La société des chemins de fer russes (RZD) a lancé en 2009 le Sapsan, train à grande vitesse qui relie Moscou à Saint-Petersbourg, et une ligne nouvelle est prévue entre Moscou, Nijni-Novgorod (troisième ville du pays, ex-Gorki à l’époque soviétique) et Kazan.

Ainsi, malgré la déliquescence de la société russe, les chemins de fer russes continuent de faire leur travail à l’intérieur de la Russie comme par delà les frontières. Beau motif de fierté cheminote…

V.D.

4 commentaires sur “Des chemins de fer d’Union soviétique aux chemins de fer de Russie

  1. struddel

    Ce que j’adore dans les villes russes, c’est voir tous ces tramways à l’ancienne et tous ces trolley , cela donne un certain charme face à la lourdeur de l’architecture soviétique.

    Article intéressant en tout cas, merci.

  2. pédibus

     » […] cette place accordée au chemin de fer constitue un héritage des aspects positifs du soviétisme. » Formule de l’auteur qu’il avoue lui-même provocatrice, mais qui nous laisse inquiet sur la dynamique montante des mobilités individuelles motorisées et du transport routier : peut-il nous en dire plus sur les dispositifs statistiques (restants?) des Etats de l’ancienne URSS et s’il existe l’équivalent de nos enquêtes ménages déplacements aux différentes échelles, grandes métropoles comprises?

  3. nicolas trifon

    « Les politiques se divisent, les cheminots s’unissent » : en effet, mais les frontières restent des frontières… Après la Seconde Guerre mondiale, les pays européens limitrophes de l’URSS étaient entrés dans la sphère d’influence soviétique. Cependant, l’écartèlement des rails en vigueur en URSS, qui remontait d’ailleurs à l’avant-1917, continuait de séparer ce pays des pays frères (le camp socialiste). Le fait que l’on n’ait pas changé les choses dans un sens ou dans l’autre (en harmonisant l’écartèlement) suggère que les
    Soviétiques préféraient conserver une frontière renforcée, au cas où…
    Evidemment, la chose continue, quand on va de Iasi en Roumanie à Chisinau en République de Moldavie, on doit attendre un bon moment à la frontière. D’ailleurs à l’époque soviétique cette frontière était particulièrement bien gardée, puisque l’Union soviétique venait de récupérer en 1945 la Moldavie orientale, la Bessarabie, roumaine entre les deux guerres.
    Cela étant dit une véritable refonte des chemins de fer tant dans l’ex-URSS que dans les autres pays de l’Est s’impose depuis un moment et les résultats actuels ne sont guère encourageants. Le tableau de la situation des chemins de fers en ex-URSS dressé par Vincent le montre bien…

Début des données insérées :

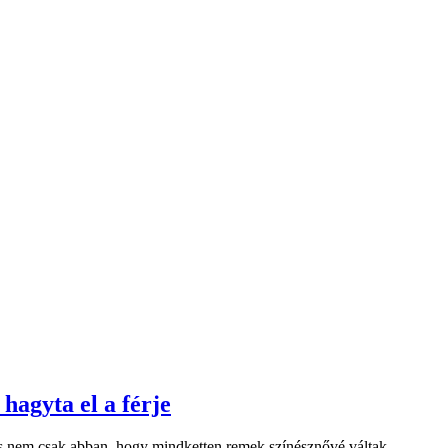
hagyta el a férje
. És nem csak abban, hogy mindketten remek színésznővé váltak.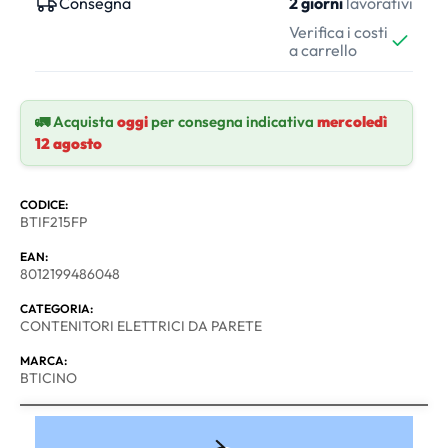
Consegna
2 giorni
lavorativi
Verifica i costi
a carrello
🚛 Acquista
oggi
per consegna indicativa
mercoledì
12 agosto
CODICE:
BTIF215FP
EAN:
8012199486048
CATEGORIA:
CONTENITORI ELETTRICI DA PARETE
MARCA:
BTICINO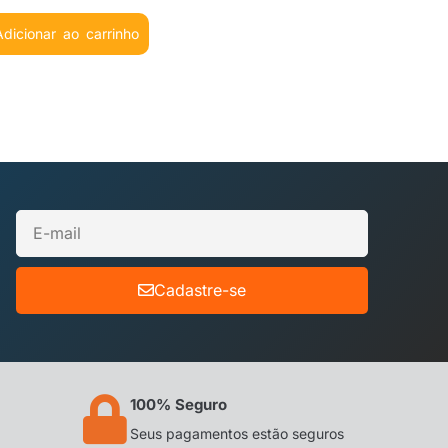
Adicionar ao carrinho
Cadastre-se
100% Seguro
Seus pagamentos estão seguros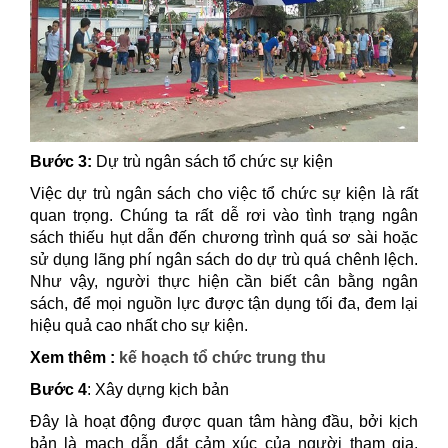
Bước 3:
Dự trù ngân sách tổ chức sự kiện
Việc dự trù ngân sách cho việc tổ chức sự kiện là rất
quan trọng. Chúng ta rất dễ rơi vào tình trạng ngân
sách thiếu hụt dẫn đến chương trình quá sơ sài hoặc
sử dụng lãng phí ngân sách do dự trù quá chênh lệch.
Như vậy, người thực hiện cần biết cân bằng ngân
sách, để mọi nguồn lực được tận dụng tối đa, đem lại
hiệu quả cao nhất cho sự kiện.
Xem thêm :
kế hoạch tổ chức trung thu
Bước 4
: Xây dựng kịch bản
Đây là hoạt động được quan tâm hàng đầu, bởi kịch
bản là mạch dẫn dắt cảm xúc của người tham gia.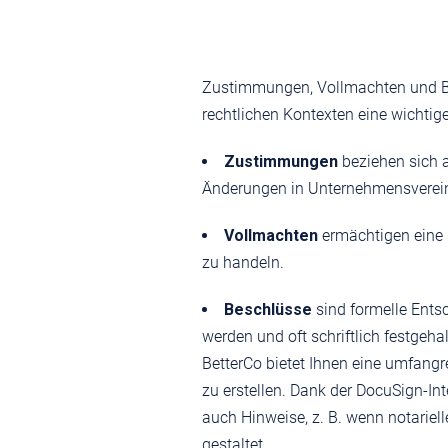
Zustimmungen, Vollmachten und Bes
rechtlichen Kontexten eine wichtige
Zustimmungen
beziehen sich a
Änderungen in Unternehmensverei
Vollmachten
ermächtigen eine 
zu handeln.
Beschlüsse
sind formelle Ents
werden und oft schriftlich festgeh
BetterCo bietet Ihnen eine umfang
zu erstellen. Dank der DocuSign-I
auch Hinweise, z. B. wenn notariell
gestaltet.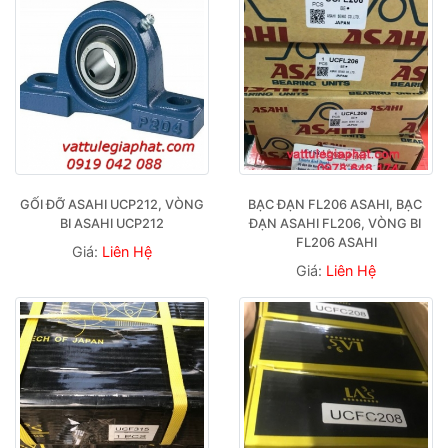
GỐI ĐỠ ASAHI UCP212, VÒNG 
BẠC ĐẠN FL206 ASAHI, BẠC 
BI ASAHI UCP212
ĐẠN ASAHI FL206, VÒNG BI 
FL206 ASAHI
Giá:
Liên Hệ
Giá:
Liên Hệ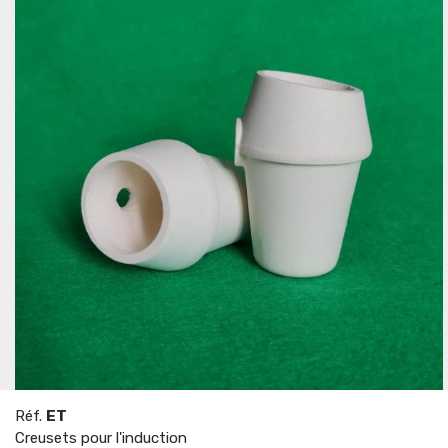
Réf.
ET
Creusets pour l'induction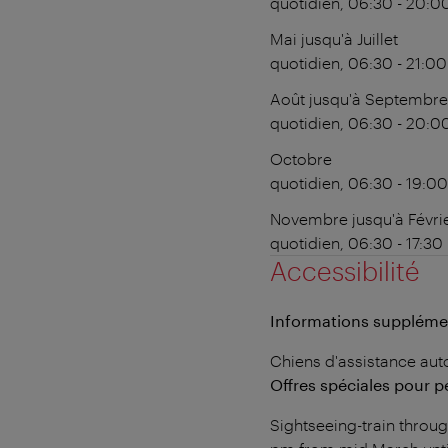
quotidien, 06:30 - 20:0
Mai jusqu'à Juillet
quotidien, 06:30 - 21:00
Août jusqu'à Septembre
quotidien, 06:30 - 20:0
Octobre
quotidien, 06:30 - 19:00
Novembre jusqu'à Févri
quotidien, 06:30 - 17:30
Accessibilité
Informations suppléme
Chiens d'assistance aut
Offres spéciales pour 
Sightseeing-train throug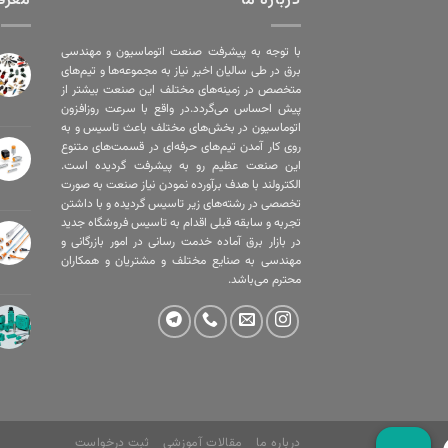
درباره ما
معرف
با توجه به پیشرفت صنعت اتوماسیون و مهندسی
برق در طی سالیان اخیر نیاز به مجموعه‌ها و تیم‌های
متخصص در زمینه‌های مختلف این صنعت بیشتر از
پیش احساس می‌گردد.در واقع با سرعت روزافزون
اتوماسیون در بخش‌های مختلف باعث تاسیس و به
روی کار آمدن تیم‌های حرفه‌ای در قسمت‌های متنوع
این صنعت عظیم رو به پیشرفت گردیده است.
الکترولند با هدف برآورده نمودن نیاز صنعت به صورت
تخصصی در رشته‌های زیر تاسیس گردیده و با داشتن
تجربه و سابقه قبلی اقدام به تاسیس فروشگاه جدید
در بازار برق آماده خدمت رسانی در امور بازرگانی و
مهندسی به صنایع مختلف و مشتریان و همکاران
محترم می‌باشد.
درباره ما
مقالات آموزشی
ثبت درخواست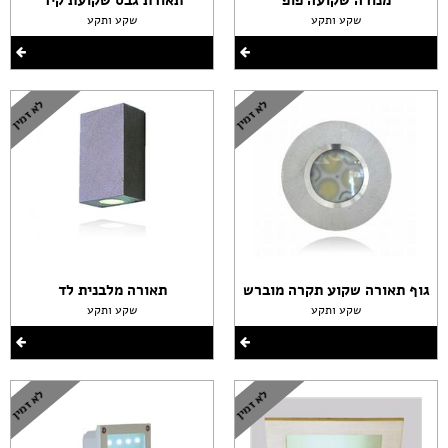
מנורה שקועה פופ
תאורת גבס שקועת קיר
שקע ותקע
שקע ותקע
גוף תאורה שקוע תקרה מוברש
תאורה מלבנית לד
שקע ותקע
שקע ותקע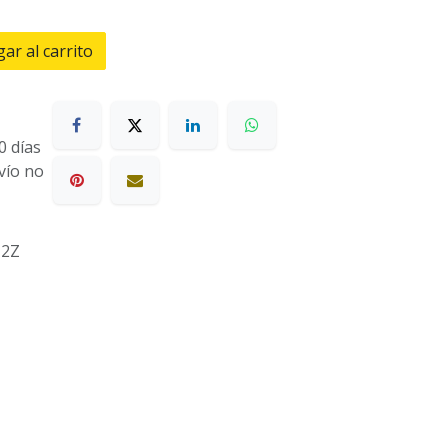
ar al carrito
0 días
nvío no
12Z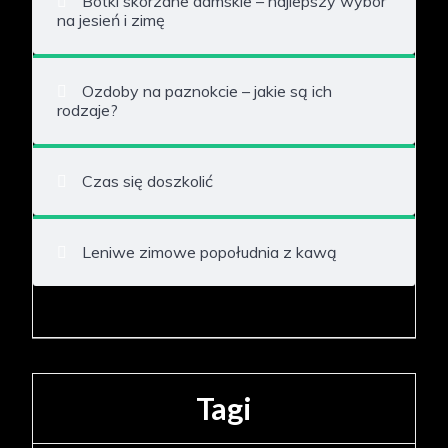
Botki skórzane damskie – najlepszy wybór
na jesień i zimę
Ozdoby na paznokcie – jakie są ich
rodzaje?
Czas się doszkolić
Leniwe zimowe popołudnia z kawą
Tagi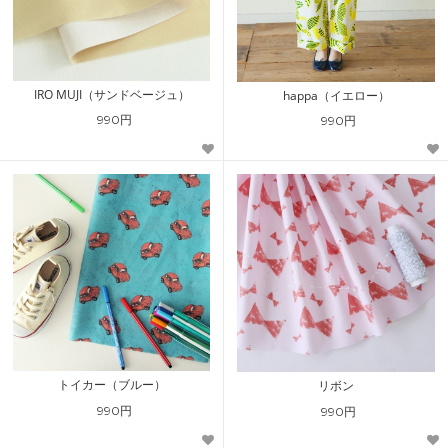
IRO MUJI（サンドベージュ）
happa（イエロー）
990円
990円
トイカー（ブルー）
リボン
990円
990円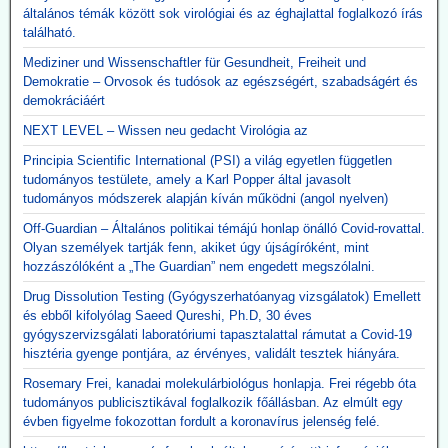
általános témák között sok virológiai és az éghajlattal foglalkozó írás
található.
Mediziner und Wissenschaftler für Gesundheit, Freiheit und
Demokratie – Orvosok és tudósok az egészségért, szabadságért és
demokráciáért
NEXT LEVEL – Wissen neu gedacht Virológia az
Principia Scientific International (PSI) a világ egyetlen független
tudományos testülete, amely a Karl Popper által javasolt
tudományos módszerek alapján kíván működni (angol nyelven)
Off-Guardian – Általános politikai témájú honlap önálló Covid-rovattal.
Olyan személyek tartják fenn, akiket úgy újságíróként, mint
hozzászólóként a „The Guardian” nem engedett megszólalni.
Drug Dissolution Testing (Gyógyszerhatóanyag vizsgálatok) Emellett
és ebből kifolyólag Saeed Qureshi, Ph.D, 30 éves
gyógyszervizsgálati laboratóriumi tapasztalattal rámutat a Covid-19
hisztéria gyenge pontjára, az érvényes, validált tesztek hiányára.
Rosemary Frei, kanadai molekulárbiológus honlapja. Frei régebb óta
tudományos publicisztikával foglalkozik főállásban. Az elmúlt egy
évben figyelme fokozottan fordult a koronavírus jelenség felé.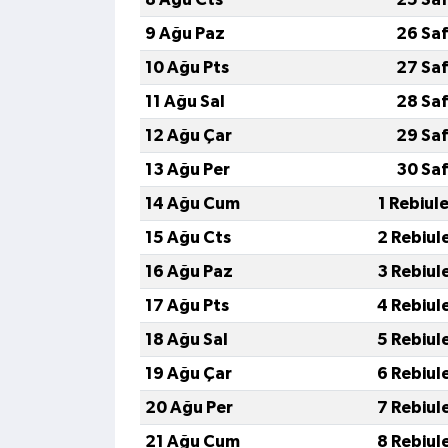
9 Ağu Paz
26 Saf
10 Ağu Pts
27 Saf
11 Ağu Sal
28 Saf
12 Ağu Çar
29 Saf
13 Ağu Per
30 Saf
14 Ağu Cum
1 Rebiul
15 Ağu Cts
2 Rebiul
16 Ağu Paz
3 Rebiul
17 Ağu Pts
4 Rebiul
18 Ağu Sal
5 Rebiul
19 Ağu Çar
6 Rebiul
20 Ağu Per
7 Rebiul
21 Ağu Cum
8 Rebiul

  4. L'intégriste ferroviaire

    Ou la supériorité absolue du chemin de fer sur le routier et sur l’aérien. Mais les politocards du monde entier font tout pour ne pas le savoir.
    Varsovie-Minsk, Varsovie-Kiev, Cracovie-Kiev, Budapest-Kiev (ceux que je connais), toujours les longs arrêts aux ateliers pour changement d’écartement (et contrôle des passeports). À Kaliningrad, c’est plus simple : la gare est le lieu de rencontre et de terminaison des écartements normal et large.
    Harmoniser tout ça est un effort gigantesque, et il n’y a, a priori, pas une meilleure solution parmi d’autres.

    Ports de la mer noire : c’est d’actualité.